### Work instructions
Return only those lines of the listing in which "control" appears.

### Entries provided ###

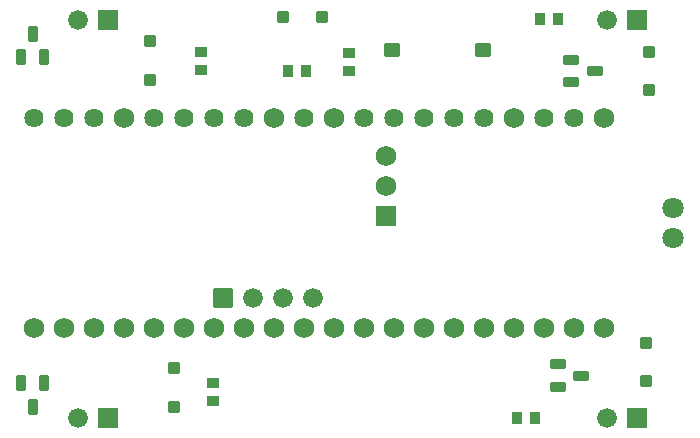
<source format=gts>
G04 Layer: TopSolderMaskLayer*
G04 EasyEDA v6.5.34, 2023-08-13 08:00:09*
G04 3ef975804e8146baa9bbefacfd0b45dc,794d3a8cdbfe417db23b3599569a6dff,10*
G04 Gerber Generator version 0.2*
G04 Scale: 100 percent, Rotated: No, Reflected: No *
G04 Dimensions in millimeters *
G04 leading zeros omitted , absolute positions ,4 integer and 5 decimal *
%FSLAX45Y45*%
%MOMM*%

%AMMACRO1*1,1,$1,$2,$3*1,1,$1,$4,$5*1,1,$1,0-$2,0-$3*1,1,$1,0-$4,0-$5*20,1,$1,$2,$3,$4,$5,0*20,1,$1,$4,$5,0-$2,0-$3,0*20,1,$1,0-$2,0-$3,0-$4,0-$5,0*20,1,$1,0-$4,0-$5,$2,$3,0*4,1,4,$2,$3,$4,$5,0-$2,0-$3,0-$4,0-$5,$2,$3,0*%
%ADD10MACRO1,0.1016X-0.455X-0.42X-0.455X0.42*%
%ADD11MACRO1,0.1016X0.455X-0.42X0.455X0.42*%
%ADD12MACRO1,0.1016X0.625X0.5X0.625X-0.5*%
%ADD13MACRO1,0.1016X0.625X-0.35X-0.625X-0.35*%
%ADD14MACRO1,0.1016X-0.35X-0.625X-0.35X0.625*%
%ADD15MACRO1,0.1016X0.35X0.625X0.35X-0.625*%
%ADD16MACRO1,0.1016X-0.4032X-0.432X-0.4032X0.432*%
%ADD17MACRO1,0.1016X0.4032X-0.432X0.4032X0.432*%
%ADD18MACRO1,0.1016X-0.432X0.4032X0.432X0.4032*%
%ADD19MACRO1,0.1016X-0.432X-0.4032X0.432X-0.4032*%
%ADD20MACRO1,0.1016X0.432X-0.4032X-0.432X-0.4032*%
%ADD21MACRO1,0.1016X0.432X0.4032X-0.432X0.4032*%
%ADD22C,1.7272*%
%ADD23C,1.6256*%
%ADD24MACRO1,0.2032X-0.762X0.762X0.762X0.762*%
%ADD25C,1.8016*%
%ADD26MACRO1,0.1016X-0.7874X0.7874X0.7874X0.7874*%
%ADD27C,1.6764*%
%ADD28MACRO1,0.1016X-0.42X0.455X0.42X0.455*%
%ADD29MACRO1,0.1016X-0.42X-0.455X0.42X-0.455*%
%ADD30MACRO1,0.1016X0.42X-0.455X-0.42X-0.455*%
%ADD31MACRO1,0.1016X0.42X0.455X-0.42X0.455*%
%ADD32R,1.6764X1.6764*%

%LPD*%
D10*
G01*
X2703000Y-292100D03*
D11*
G01*
X2376999Y-292100D03*
D12*
G01*
X4070502Y-571500D03*
G01*
X3295500Y-571500D03*
D13*
G01*
X4700600Y-3232403D03*
G01*
X4700600Y-3422394D03*
G01*
X4900599Y-3327398D03*
D14*
G01*
X348996Y-3392500D03*
G01*
X159005Y-3392500D03*
G01*
X254001Y-3592499D03*
D15*
G01*
X159003Y-633399D03*
G01*
X348994Y-633399D03*
G01*
X253998Y-433400D03*
D13*
G01*
X4814900Y-654303D03*
G01*
X4814900Y-844294D03*
G01*
X5014899Y-749298D03*
D16*
G01*
X4507624Y-3683000D03*
D17*
G01*
X4356975Y-3683000D03*
D18*
G01*
X1778000Y-3542424D03*
D19*
G01*
X1778000Y-3391775D03*
D20*
G01*
X1676400Y-585075D03*
D21*
G01*
X1676400Y-735724D03*
D16*
G01*
X4698124Y-304800D03*
D17*
G01*
X4547475Y-304800D03*
D16*
G01*
X2564524Y-749300D03*
D17*
G01*
X2413875Y-749300D03*
D20*
G01*
X2933700Y-597775D03*
D21*
G01*
X2933700Y-748424D03*
D22*
G01*
X5092700Y-1143000D03*
D23*
G01*
X4838700Y-1143000D03*
G01*
X4584700Y-1143000D03*
D22*
G01*
X4330700Y-1143000D03*
D23*
G01*
X4076700Y-1143000D03*
G01*
X3822700Y-1143000D03*
G01*
X3568700Y-1143000D03*
G01*
X3314700Y-1143000D03*
G01*
X3060700Y-1143000D03*
D22*
G01*
X2806700Y-1143000D03*
D23*
G01*
X2552700Y-1143000D03*
D22*
G01*
X2298700Y-1143000D03*
D23*
G01*
X2044700Y-1143000D03*
G01*
X1790700Y-1143000D03*
G01*
X1536700Y-1143000D03*
G01*
X1282700Y-1143000D03*
D22*
G01*
X1028700Y-1143000D03*
D23*
G01*
X774700Y-1143000D03*
G01*
X520700Y-1143000D03*
G01*
X266700Y-1143000D03*
D22*
G01*
X5092700Y-2921000D03*
G01*
X4838700Y-2921000D03*
G01*
X4584700Y-2921000D03*
G01*
X4330700Y-2921000D03*
G01*
X4076700Y-2921000D03*
G01*
X3822700Y-2921000D03*
G01*
X3568700Y-2921000D03*
G01*
X3314700Y-2921000D03*
G01*
X3060700Y-2921000D03*
G01*
X2806700Y-2921000D03*
G01*
X2552700Y-2921000D03*
G01*
X2298700Y-2921000D03*
G01*
X2044700Y-2921000D03*
G01*
X1790700Y-2921000D03*
G01*
X1536700Y-2921000D03*
G01*
X1282700Y-2921000D03*
G01*
X1028700Y-2921000D03*
G01*
X774700Y-2921000D03*
G01*
X520700Y-2921000D03*
G01*
X266700Y-2921000D03*
G01*
X3249701Y-1719605D03*
G01*
X3249701Y-1465605D03*
D24*
G01*
X3249693Y-1973600D03*
D25*
G01*
X5676900Y-1905000D03*
G01*
X5676900Y-2159000D03*
D26*
G01*
X1866900Y-2667000D03*
D27*
G01*
X2120900Y-2667000D03*
G01*
X2374900Y-2667000D03*
G01*
X2628900Y-2667000D03*
D28*
G01*
X5448300Y-3376100D03*
D29*
G01*
X5448300Y-3050099D03*
D30*
G01*
X1447800Y-3265999D03*
D31*
G01*
X1447800Y-3592000D03*
D28*
G01*
X1244600Y-823400D03*
D29*
G01*
X1244600Y-497399D03*
D30*
G01*
X5473700Y-586299D03*
D31*
G01*
X5473700Y-912300D03*
D32*
G01*
X5372100Y-3683000D03*
D27*
G01*
X5118100Y-3683000D03*
D32*
G01*
X889000Y-3683000D03*
D27*
G01*
X635000Y-3683000D03*
D32*
G01*
X889000Y-317500D03*
D27*
G01*
X635000Y-317500D03*
D32*
G01*
X5372100Y-317500D03*
D27*
G01*
X5118100Y-317500D03*
M02*

</source>
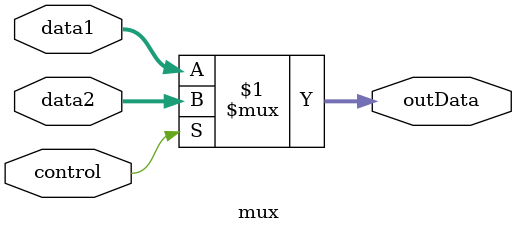
<source format=v>
`timescale 1ns / 1ps


module mux
  #(parameter width=32)
  (input [width-1:0] data1,data2,
   input control,
   output [width-1:0] outData
    );
    assign outData=control?data2:data1;
endmodule

</source>
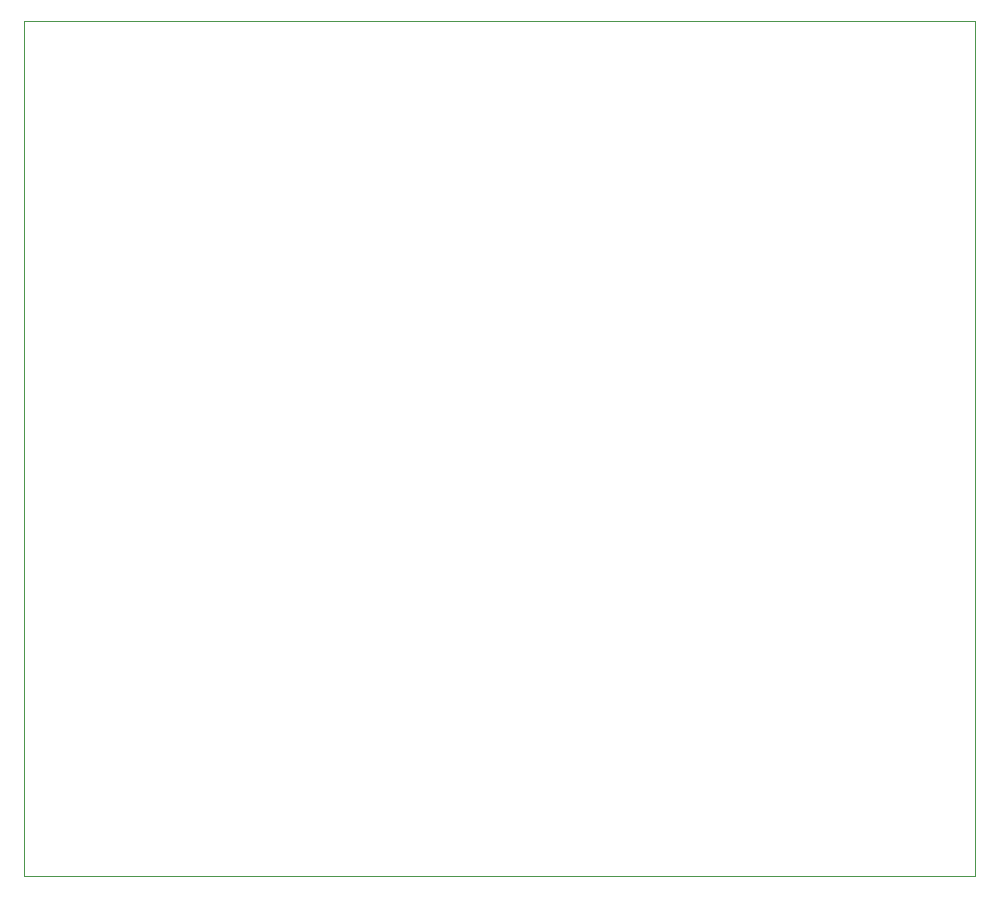
<source format=gm1>
G04 #@! TF.GenerationSoftware,KiCad,Pcbnew,(5.1.0)-1*
G04 #@! TF.CreationDate,2019-05-03T11:21:41+02:00*
G04 #@! TF.ProjectId,ArtNet_Node_WSLEDS,4172744e-6574-45f4-9e6f-64655f57534c,rev?*
G04 #@! TF.SameCoordinates,Original*
G04 #@! TF.FileFunction,Profile,NP*
%FSLAX46Y46*%
G04 Gerber Fmt 4.6, Leading zero omitted, Abs format (unit mm)*
G04 Created by KiCad (PCBNEW (5.1.0)-1) date 2019-05-03 11:21:41*
%MOMM*%
%LPD*%
G04 APERTURE LIST*
%ADD10C,0.050000*%
G04 APERTURE END LIST*
D10*
X69850000Y-140970000D02*
X69850000Y-68580000D01*
X150368000Y-140970000D02*
X69850000Y-140970000D01*
X150368000Y-68580000D02*
X150368000Y-140970000D01*
X69850000Y-68580000D02*
X150368000Y-68580000D01*
M02*

</source>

###

### Solved exercise
   input control,
    assign outData=control?data2:data1;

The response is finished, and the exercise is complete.